Just because an attorney decides to start a solo practice does not mean that he or she must have to endure a lethargic period of business or limited success. Solo attorneys already have what it takes to practice law; what they need is some entrepreneurial moxie to ensure a steady flow of clients. Here are five ways for solo attorneys to build up their practice into a successful business enterprise:
1 – Check Your Attitude
Different clients will have different expectations from the legal practitioners they retain. Some will want aggressiveness, particularly when it comes to high-stakes civil lawsuits. Others look for smooth operators who are well-versed in courthouse politics. There is, however, a common expectation shared by all clients: affability. It is fine to be a bulldog when it comes to defending the interests of clients, and it is also a good idea to be a mongoose in the courtroom when the occasion calls for it; but when it comes to dealing with clients, attorneys must be respectful and gentle.
2 – Showcase Your Skills and Experience
Every courtroom victory, successful negotiation or satisfying settlement has a unique story to tell. Even if it is a simple traffic infraction case in which the client ended up going to driving improvement school in lieu of a fine and points against his or her license, or an amicable divorce with equitable relief for both parties; there should always be an exceptional aspect to highlight and tell new clients about. Naturally, this must always be done without revealing personal client information.
3 – Foster a Solid Professional Network
A new walk-in client who is looking for a criminal defense attorney and walks into a family law practice should never be turned away without a place to go to. Solo attorneys should expand their professional network to include different practitioners and specialists that can help with different issues. Exchanging referrals across a trusted circle of professionals is a way of providing a valuable service; something that clients never forget.
In the past, building professional networks involved spending a lot of time out of the office, attending social events and work-related conferences. That is no longer necessary, as vibrant online social networks like LinkedIn have proven highly effective to bring members of the legal community together in cyberspace, without having to spend too much time away from their office.
4 – Embrace Technology
Old-fashioned attorneys aren’t particularly in vogue anymore.

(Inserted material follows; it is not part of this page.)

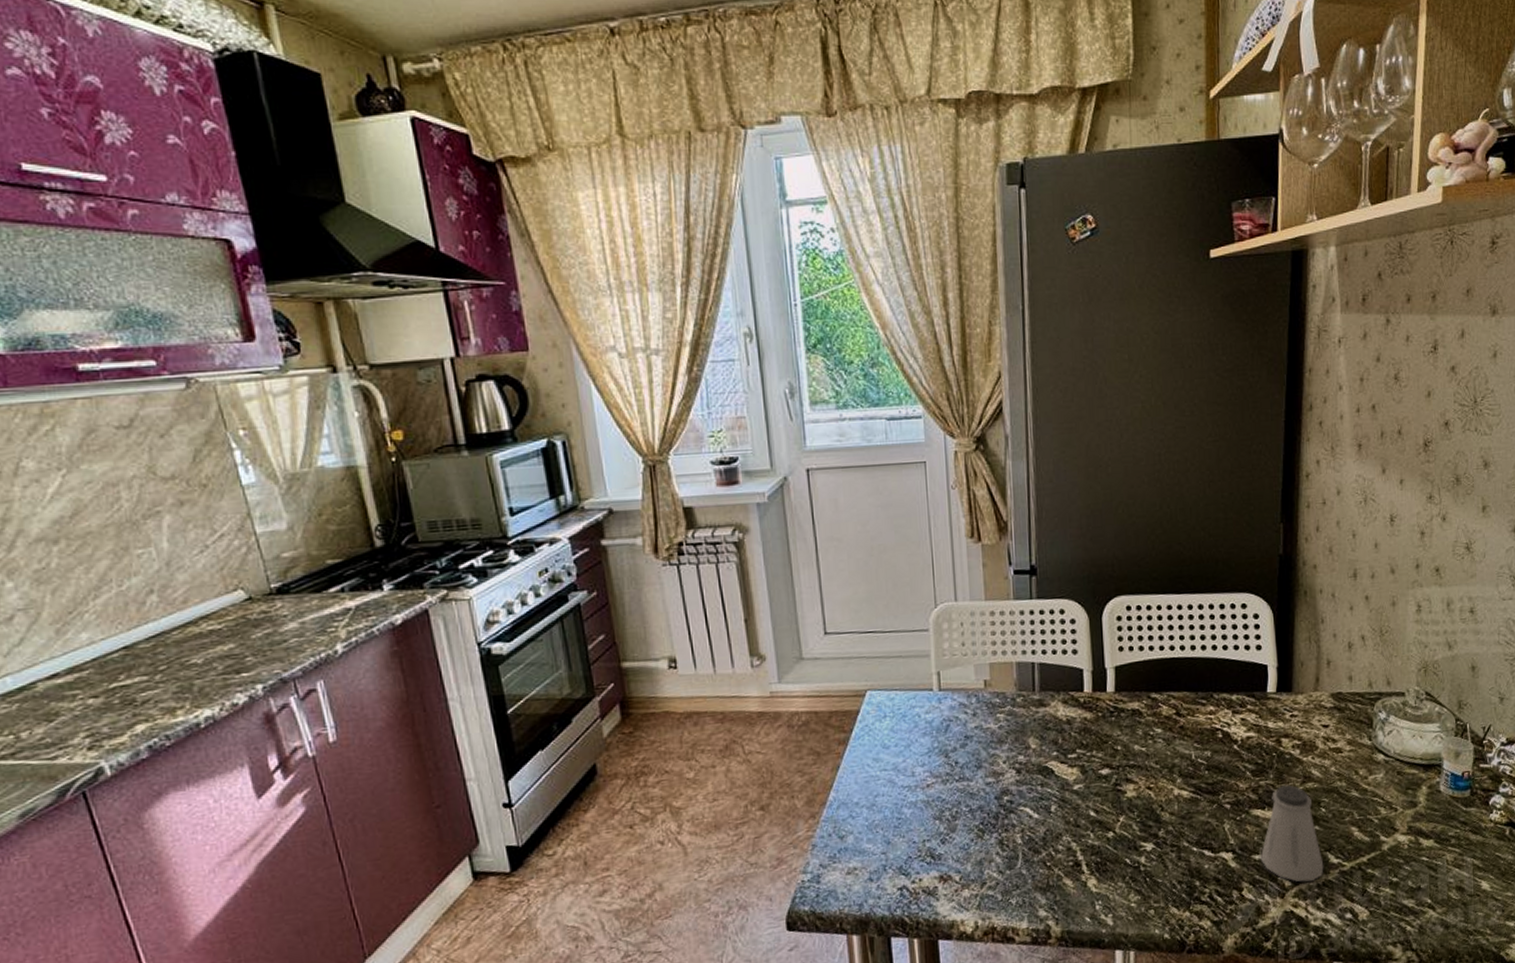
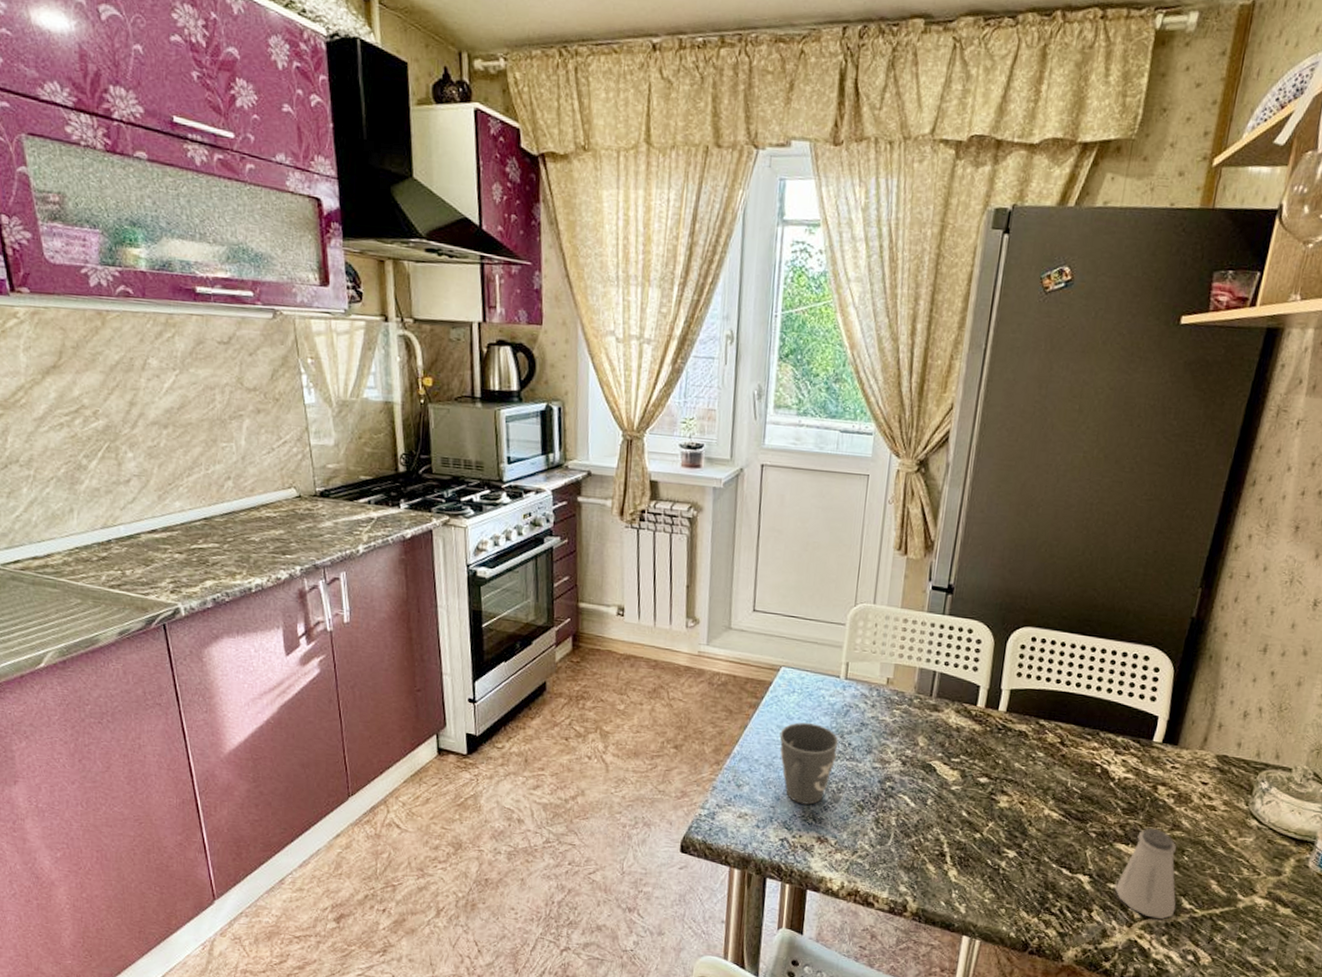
mug: none [877,747,944,843] -> present [779,722,839,805]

Some major full service firms tend to include certain terms in their marketing literature like conservative and traditional, when in fact they are hi-tech practices. In the past, attorneys were expected to keep up-to-date on important issues surrounding their profession by attending Continuing Legal Education (CLE) seminars and reading professional journals. These days, solo practitioners are expected to go online and never fall behind on major legal developments.
5 – Find a Unique and Comfortable Niche
For solo practitioners, a niche should refer to a certain subset of clients, rather than a special area of practice. A solo attorney, for example, may decide to dedicate all efforts towards business law, a wide aspect of the law. A niche would be to narrow the scope to more specific clients, such as bar and restaurant owners or marina operators.
By approaching your law degree as an opportunity to create a business, it will give you a niche that will help you go farther, faster. Take the time to research your options before accepting a position and you may just find the best choice is to go out on your own!